▸ **PROVIDED ENTRIES**

-.-.-

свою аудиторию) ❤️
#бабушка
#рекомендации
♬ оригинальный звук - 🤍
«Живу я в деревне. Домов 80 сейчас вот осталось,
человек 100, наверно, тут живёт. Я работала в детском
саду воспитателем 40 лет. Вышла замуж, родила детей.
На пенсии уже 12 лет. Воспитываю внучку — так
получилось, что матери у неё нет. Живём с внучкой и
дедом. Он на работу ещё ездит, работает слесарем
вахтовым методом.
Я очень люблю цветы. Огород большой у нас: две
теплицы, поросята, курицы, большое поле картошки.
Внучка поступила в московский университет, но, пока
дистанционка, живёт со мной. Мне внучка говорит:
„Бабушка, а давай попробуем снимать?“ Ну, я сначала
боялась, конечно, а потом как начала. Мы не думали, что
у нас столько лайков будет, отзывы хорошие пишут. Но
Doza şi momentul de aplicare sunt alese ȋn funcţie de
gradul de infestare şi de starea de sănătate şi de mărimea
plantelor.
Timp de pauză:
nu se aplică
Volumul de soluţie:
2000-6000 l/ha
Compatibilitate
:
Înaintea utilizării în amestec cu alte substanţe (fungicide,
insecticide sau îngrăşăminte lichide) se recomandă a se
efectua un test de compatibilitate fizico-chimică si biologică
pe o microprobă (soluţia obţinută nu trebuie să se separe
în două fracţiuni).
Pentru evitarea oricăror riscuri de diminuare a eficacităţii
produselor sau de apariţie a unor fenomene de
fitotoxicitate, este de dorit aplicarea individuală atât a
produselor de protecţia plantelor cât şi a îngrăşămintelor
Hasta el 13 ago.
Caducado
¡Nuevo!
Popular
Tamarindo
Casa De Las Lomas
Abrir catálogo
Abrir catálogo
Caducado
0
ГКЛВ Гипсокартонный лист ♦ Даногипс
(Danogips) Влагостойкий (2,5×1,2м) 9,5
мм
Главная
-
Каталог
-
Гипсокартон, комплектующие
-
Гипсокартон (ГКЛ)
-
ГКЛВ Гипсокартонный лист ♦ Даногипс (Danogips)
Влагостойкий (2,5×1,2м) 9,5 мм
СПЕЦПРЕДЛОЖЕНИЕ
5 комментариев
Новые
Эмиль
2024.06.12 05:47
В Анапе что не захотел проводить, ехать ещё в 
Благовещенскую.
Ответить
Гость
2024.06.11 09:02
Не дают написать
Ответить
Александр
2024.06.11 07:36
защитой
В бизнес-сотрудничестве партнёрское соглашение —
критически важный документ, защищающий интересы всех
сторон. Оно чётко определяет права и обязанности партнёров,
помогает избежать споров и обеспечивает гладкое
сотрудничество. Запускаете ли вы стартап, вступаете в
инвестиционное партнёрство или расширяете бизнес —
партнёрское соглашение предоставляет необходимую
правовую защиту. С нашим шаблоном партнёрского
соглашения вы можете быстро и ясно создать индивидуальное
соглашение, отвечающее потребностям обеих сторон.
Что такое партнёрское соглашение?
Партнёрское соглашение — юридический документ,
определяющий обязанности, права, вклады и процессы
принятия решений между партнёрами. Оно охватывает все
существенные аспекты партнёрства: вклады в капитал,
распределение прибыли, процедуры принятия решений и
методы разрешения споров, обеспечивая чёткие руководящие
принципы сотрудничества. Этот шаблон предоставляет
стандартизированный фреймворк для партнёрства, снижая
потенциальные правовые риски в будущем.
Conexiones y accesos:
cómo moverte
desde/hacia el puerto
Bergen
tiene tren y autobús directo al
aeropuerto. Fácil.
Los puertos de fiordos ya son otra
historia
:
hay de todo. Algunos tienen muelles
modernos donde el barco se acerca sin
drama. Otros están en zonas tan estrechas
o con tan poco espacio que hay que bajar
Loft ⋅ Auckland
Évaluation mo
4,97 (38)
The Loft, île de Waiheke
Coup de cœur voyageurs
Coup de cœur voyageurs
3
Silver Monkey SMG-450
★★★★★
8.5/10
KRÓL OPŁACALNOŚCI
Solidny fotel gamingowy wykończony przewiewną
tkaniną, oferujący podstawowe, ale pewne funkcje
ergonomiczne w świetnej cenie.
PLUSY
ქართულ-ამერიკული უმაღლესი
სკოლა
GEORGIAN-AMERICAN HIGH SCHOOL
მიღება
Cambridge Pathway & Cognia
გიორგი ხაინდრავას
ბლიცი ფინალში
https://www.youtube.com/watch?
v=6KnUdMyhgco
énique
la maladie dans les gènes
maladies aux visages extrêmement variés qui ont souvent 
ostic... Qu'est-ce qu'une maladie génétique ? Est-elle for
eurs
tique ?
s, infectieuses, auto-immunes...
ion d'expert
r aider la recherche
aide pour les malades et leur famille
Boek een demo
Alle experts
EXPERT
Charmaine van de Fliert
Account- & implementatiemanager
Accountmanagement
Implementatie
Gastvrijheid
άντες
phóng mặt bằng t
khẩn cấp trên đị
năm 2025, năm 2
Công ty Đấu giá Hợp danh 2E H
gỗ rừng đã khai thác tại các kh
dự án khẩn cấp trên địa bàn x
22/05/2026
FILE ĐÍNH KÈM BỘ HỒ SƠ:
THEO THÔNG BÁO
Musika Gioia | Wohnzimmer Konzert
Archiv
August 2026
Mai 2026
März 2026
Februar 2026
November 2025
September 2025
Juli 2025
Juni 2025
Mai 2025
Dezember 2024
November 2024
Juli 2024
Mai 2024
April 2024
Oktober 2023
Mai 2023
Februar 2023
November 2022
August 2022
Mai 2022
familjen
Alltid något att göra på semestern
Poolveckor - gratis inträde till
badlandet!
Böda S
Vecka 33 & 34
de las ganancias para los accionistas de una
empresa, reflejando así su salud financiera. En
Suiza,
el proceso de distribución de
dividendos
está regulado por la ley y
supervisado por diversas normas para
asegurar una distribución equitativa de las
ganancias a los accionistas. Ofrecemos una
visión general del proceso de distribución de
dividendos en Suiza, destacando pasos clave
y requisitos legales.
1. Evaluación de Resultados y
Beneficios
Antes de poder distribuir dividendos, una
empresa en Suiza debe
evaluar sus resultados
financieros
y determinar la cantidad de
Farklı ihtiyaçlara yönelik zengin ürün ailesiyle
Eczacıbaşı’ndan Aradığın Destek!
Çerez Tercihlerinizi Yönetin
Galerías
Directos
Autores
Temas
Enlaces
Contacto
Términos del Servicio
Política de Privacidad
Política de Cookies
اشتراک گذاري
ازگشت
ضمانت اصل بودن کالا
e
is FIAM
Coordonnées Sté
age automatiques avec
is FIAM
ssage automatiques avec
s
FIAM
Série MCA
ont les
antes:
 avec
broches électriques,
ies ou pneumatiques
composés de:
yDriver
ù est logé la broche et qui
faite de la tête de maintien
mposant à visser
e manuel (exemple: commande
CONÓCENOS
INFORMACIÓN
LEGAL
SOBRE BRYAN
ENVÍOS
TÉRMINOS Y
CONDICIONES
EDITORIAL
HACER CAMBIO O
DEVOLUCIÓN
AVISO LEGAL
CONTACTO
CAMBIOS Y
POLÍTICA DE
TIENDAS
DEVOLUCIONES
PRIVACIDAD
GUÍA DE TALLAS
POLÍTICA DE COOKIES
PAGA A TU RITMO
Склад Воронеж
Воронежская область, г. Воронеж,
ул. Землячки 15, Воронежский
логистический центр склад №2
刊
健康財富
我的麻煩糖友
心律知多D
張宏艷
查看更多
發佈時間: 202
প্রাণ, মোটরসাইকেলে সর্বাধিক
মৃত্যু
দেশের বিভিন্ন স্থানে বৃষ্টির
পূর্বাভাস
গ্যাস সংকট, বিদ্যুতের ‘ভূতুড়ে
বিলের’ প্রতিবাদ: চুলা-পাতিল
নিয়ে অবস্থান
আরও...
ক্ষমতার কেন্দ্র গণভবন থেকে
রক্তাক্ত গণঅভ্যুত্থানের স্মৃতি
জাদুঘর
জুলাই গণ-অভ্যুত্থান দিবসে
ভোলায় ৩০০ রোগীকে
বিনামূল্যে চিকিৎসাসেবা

-.-.-

▸ **ABOUT THIS EXERCISE**
Looking at the material above, please state how many lines include the string "Даногипс", and give only that number.

▸ **YOUR RESPONSE**
2